## Records to process
********************
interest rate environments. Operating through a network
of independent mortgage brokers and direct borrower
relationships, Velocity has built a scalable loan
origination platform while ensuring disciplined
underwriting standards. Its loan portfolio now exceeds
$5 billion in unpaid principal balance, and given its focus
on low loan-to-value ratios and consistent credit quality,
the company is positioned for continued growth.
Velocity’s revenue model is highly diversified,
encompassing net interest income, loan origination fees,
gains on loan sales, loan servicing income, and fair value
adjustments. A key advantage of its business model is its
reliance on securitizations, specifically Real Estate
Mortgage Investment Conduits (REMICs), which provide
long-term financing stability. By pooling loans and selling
********************
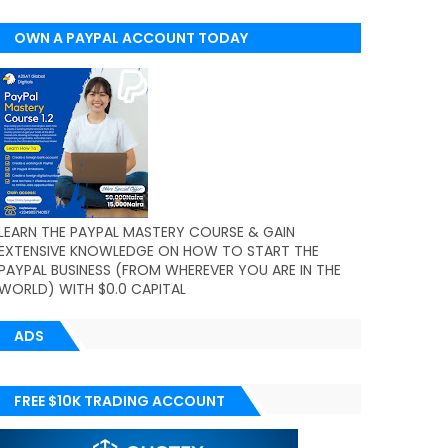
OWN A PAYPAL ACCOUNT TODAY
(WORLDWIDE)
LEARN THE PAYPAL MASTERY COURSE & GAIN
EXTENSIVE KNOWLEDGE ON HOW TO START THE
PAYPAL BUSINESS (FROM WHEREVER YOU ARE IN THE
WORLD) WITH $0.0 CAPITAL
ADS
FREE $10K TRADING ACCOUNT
********************
## Problem
Quote the data exactly, starting at the line containing "OWN A PAYPAL ACCOUNT TODAY" and ending at the line containing "FREE $10K TRADING ACCOUNT".

## Written answer
OWN A PAYPAL ACCOUNT TODAY
(WORLDWIDE)
LEARN THE PAYPAL MASTERY COURSE & GAIN
EXTENSIVE KNOWLEDGE ON HOW TO START THE
PAYPAL BUSINESS (FROM WHEREVER YOU ARE IN THE
WORLD) WITH $0.0 CAPITAL
ADS
FREE $10K TRADING ACCOUNT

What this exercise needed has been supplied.